Step 7: Calculate Probabilities For each possible category, calculate the probability:
- Probability of "cancel_order": 87%
- Probability of "order_status": 10%
- Probability of "product_inquiry": 3%
Step 8: Pick the Winner Choose the category with the highest probability: "cancel_order" (87% confidence)
Code Example:
from sklearn.naive_bayes import MultinomialNB
# Step 1: Training examples (already converted to numbers by TF-IDF)
X = tfidf_matrix # The number lists from TF-IDF
y = ["cancel_order", "order_status", "product_inquiry"] # The correct labels
# Steps 3-4: Train the classifier to learn patterns
classifier = MultinomialNB()
classifier.fit(X, y) # "Learn from these examples"
# Steps 5-8: Predict new text
new_text = ["I want to cancel my purchase"]
new_numbers = vectorizer.transform(new_text) # Convert to numbers
prediction = classifier.predict(new_numbers) # "What category is this?"
confidence = classifier.predict_proba(new_numbers) # "How sure are you?"

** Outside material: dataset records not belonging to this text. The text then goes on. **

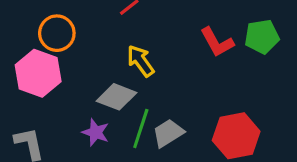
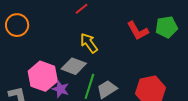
orange circle: (57, 33) -> (17, 25), moved
pink hexagon: (38, 73) -> (43, 76), moved

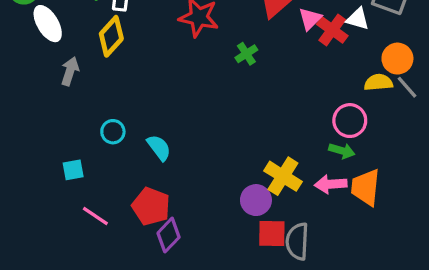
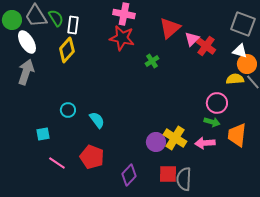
white triangle: (358, 19) -> (240, 51), moved
gray arrow: (70, 71) -> (26, 72), moved, size x1.4
orange trapezoid: (366, 187) -> (237, 135), moved
purple circle: (256, 200) -> (156, 142), moved
purple diamond: (169, 235) -> (129, 175), moved

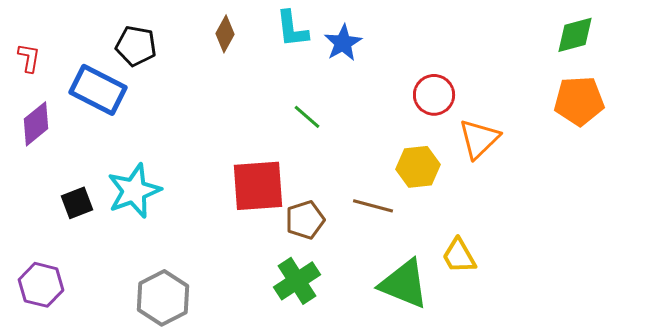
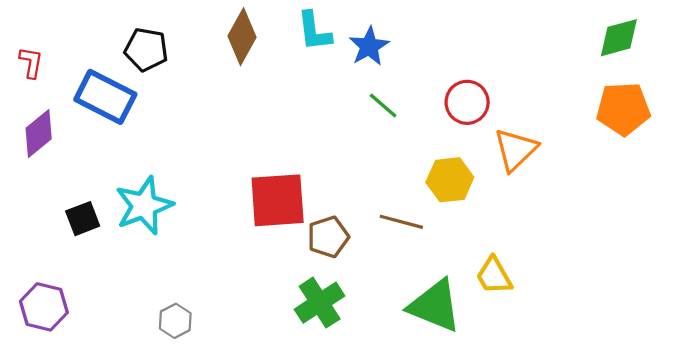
brown diamond: (225, 34) -> (242, 37), size x1.4
green line: (307, 117) -> (383, 106), moved
gray hexagon: (163, 298) -> (175, 321), size x0.6

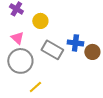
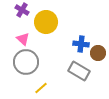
yellow circle: (40, 21) -> (46, 22), size x1.5
gray rectangle: (52, 50) -> (79, 71), moved

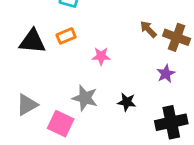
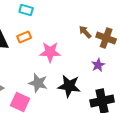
pink star: (101, 56) -> (50, 52), size x1.5
black star: (127, 102) -> (69, 86), size x1.6

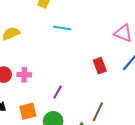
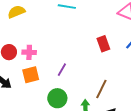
orange square: (28, 111) -> (31, 75), moved

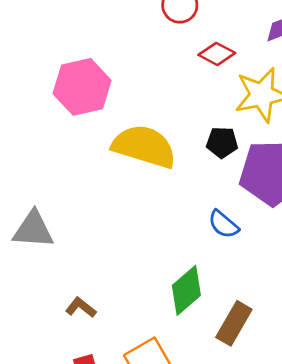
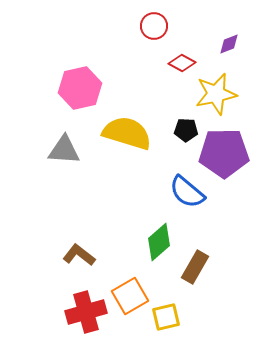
blue semicircle: (223, 224) -> (187, 192), size x1.5
gray triangle: (33, 230) -> (64, 150), moved
brown L-shape: (81, 307) -> (79, 255), size x1.4

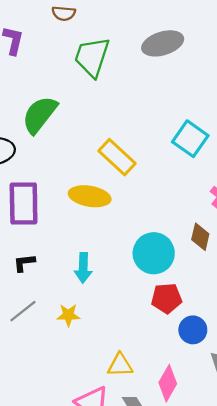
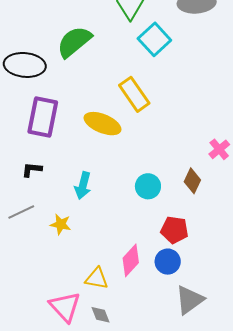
cyan square: (190, 139) -> (154, 39), moved
cyan circle: (154, 253) -> (148, 186), size x0.7
red pentagon: (166, 298) -> (175, 230), moved
pink diamond: (168, 383) -> (131, 260), moved

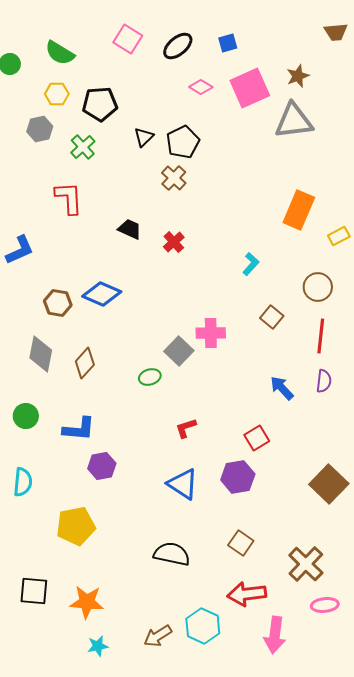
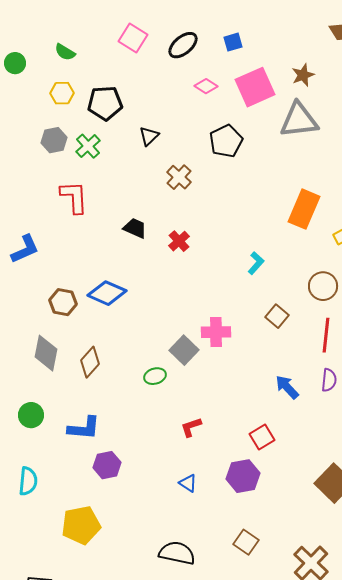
green semicircle: (60, 53) -> (65, 52), size x0.7
gray hexagon: (40, 129) -> (54, 140), moved
black pentagon: (183, 142) -> (226, 141), moved
blue triangle: (183, 484) -> (188, 483), size x0.6

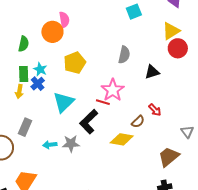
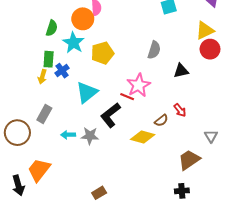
cyan star: (40, 69) -> (73, 43), moved, size x1.5

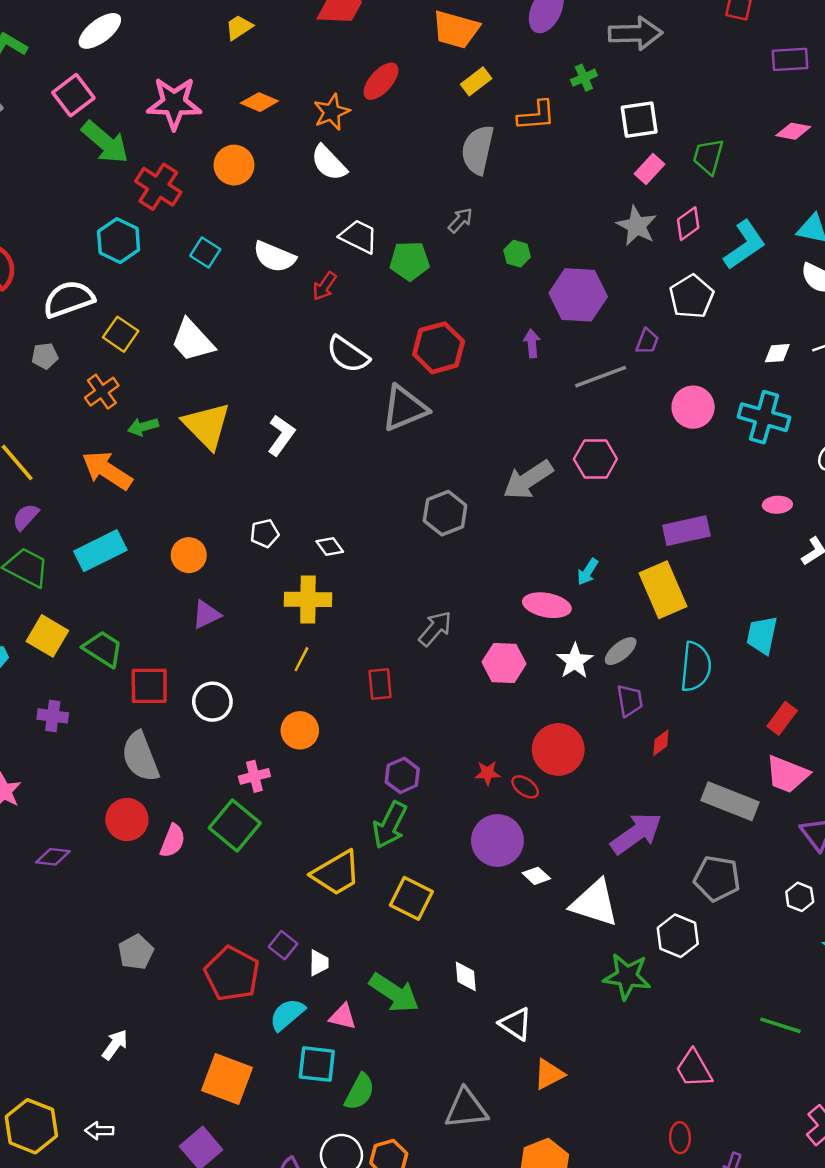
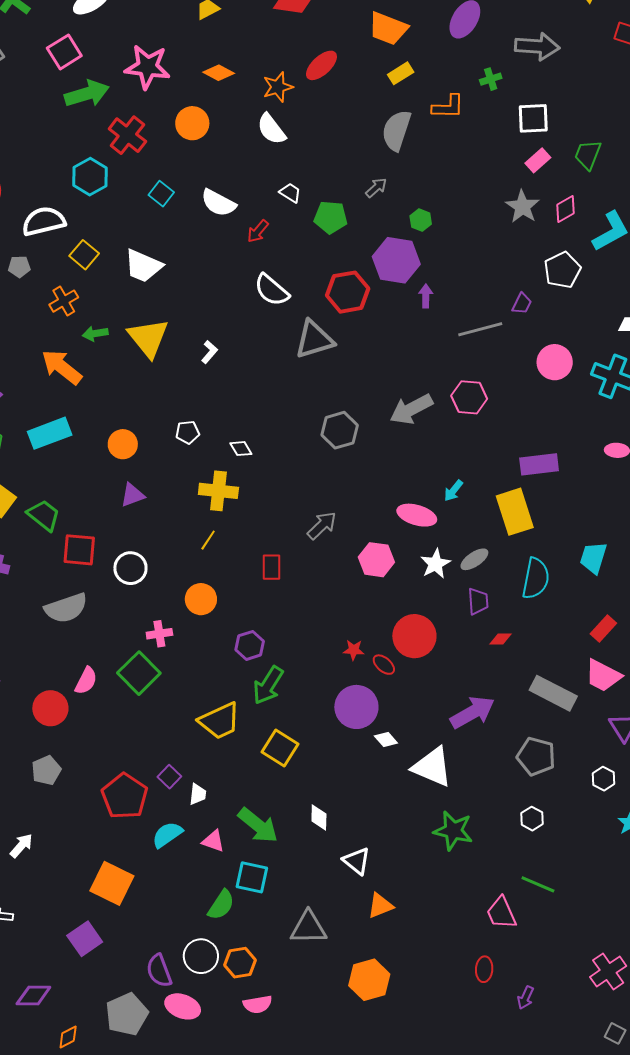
green arrow: (105, 142) -> (87, 94), turned -63
white trapezoid: (359, 236) -> (290, 193), size x0.7
purple hexagon: (578, 295) -> (396, 260), moved
white trapezoid: (192, 341) -> (143, 266), turned -30
white L-shape: (281, 435) -> (209, 352), size x0.7
red diamond: (661, 743) -> (501, 639), turned 30
gray semicircle: (140, 757) -> (66, 608), turned -93
purple hexagon: (402, 775) -> (250, 645), moved
red circle: (127, 820) -> (50, 708), moved
white hexagon: (678, 936) -> (532, 819), moved, size x0.7
green line: (780, 1025) -> (538, 884), moved
cyan square: (317, 1064) -> (252, 877), moved

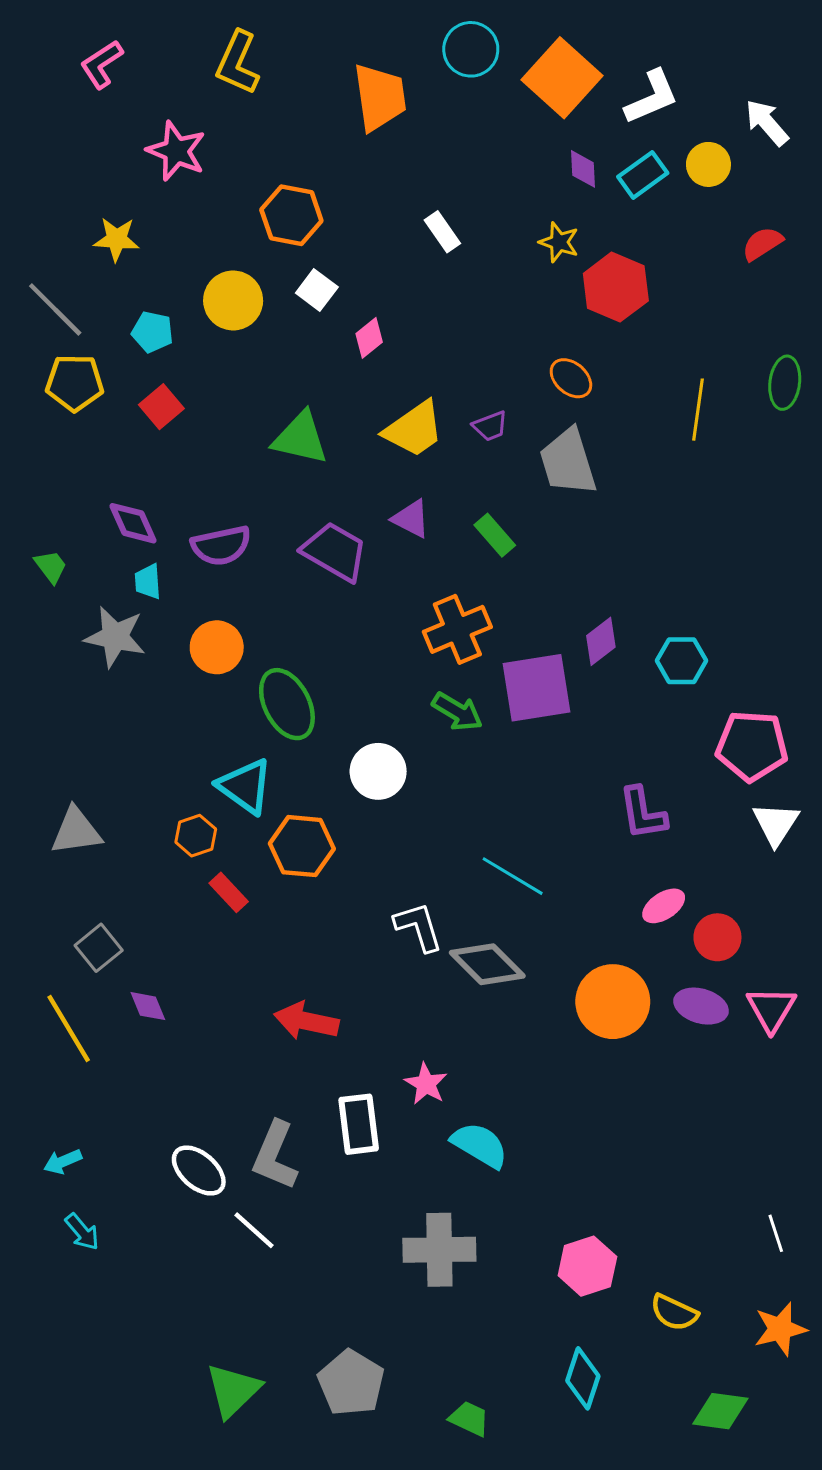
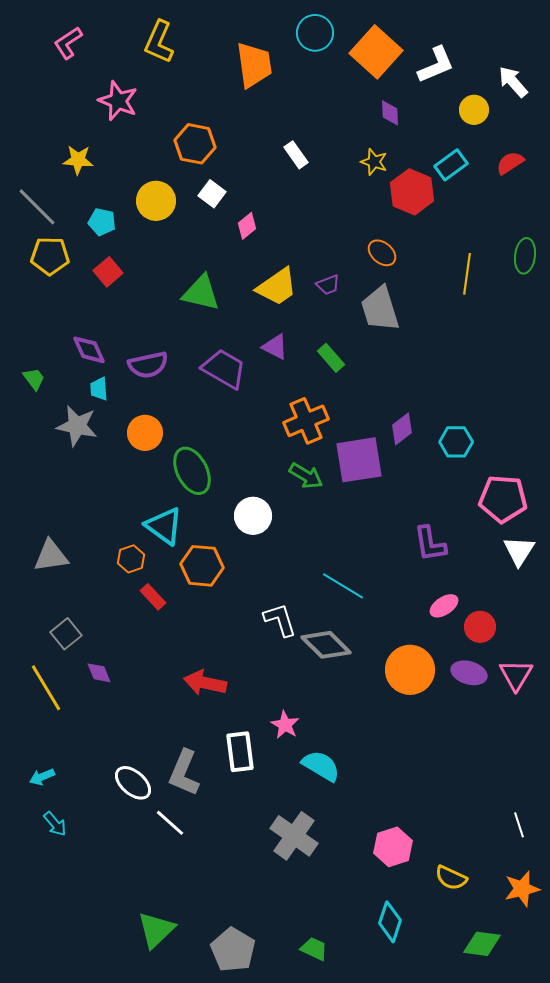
cyan rectangle: (643, 175) -> (451, 165), moved
gray cross: (439, 1250) -> (294, 836), turned 36
gray pentagon: (351, 1383) -> (233, 950), moved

print("Prediction:", prediction[0]) # "cancel_order"
print("Confidence:", max(confidence[0])) # 0.87 (87% sure)
Real Example from Our Chatbot:
# In our classify_intent method
def classify_intent(self, text):
processed_text = self.preprocess_text(text)
# Convert to TF-IDF
X = self.vectorizer.transform([processed_text])
# Predict intent
intent = self.intent_classifier.predict(X)[0]
# Get confidence
confidence = max(self.intent_classifier.predict_proba(X)[0])
return intent, confidence
How They Work Together in Our Chatbot
Step 1: Training Phase
# Training data
training_texts = [
"I want to cancel my order",
"Cancel my purchase",
"Where is my order",
"Order status please"
]
training_labels = ["cancel_order", "cancel_order", "order_status", "order_status"]
# Convert text to TF-IDF vectors
X = vectorizer.fit_transform(training_texts)
# Train Naive Bayes
classifier.fit(X, training_labels)
Step 2: Prediction Phase
# New user message
user_message = "I need to cancel"
# Convert to TF-IDF using same vectorizer
user_tfidf = vectorizer.transform([user_message])
# Classify intent
intent = classifier.predict(user_tfidf)[0] # "cancel_order"
confidence = max(classifier.predict_proba(user_tfidf)[0]) # 0.89
Why This Combination Works:
- TF-IDF converts "I need to cancel" into numbers like [0.0, 0.85, 0.0, 0.67, ...]
- Naive Bayes looks at these numbers and says "These numbers look most like 'cancel_order' examples I've seen"
- Result: Correctly identifies the user wants to cancel something
Strengths:
- Fast and efficient
- Works well with small datasets
- Interpretable results
Limitations:
- Simple approach - doesn't understand context deeply
- Assumes words are independent
- Can be confused by similar intents
This is why we added keyword-based rules as a hybrid approach to improve accuracy!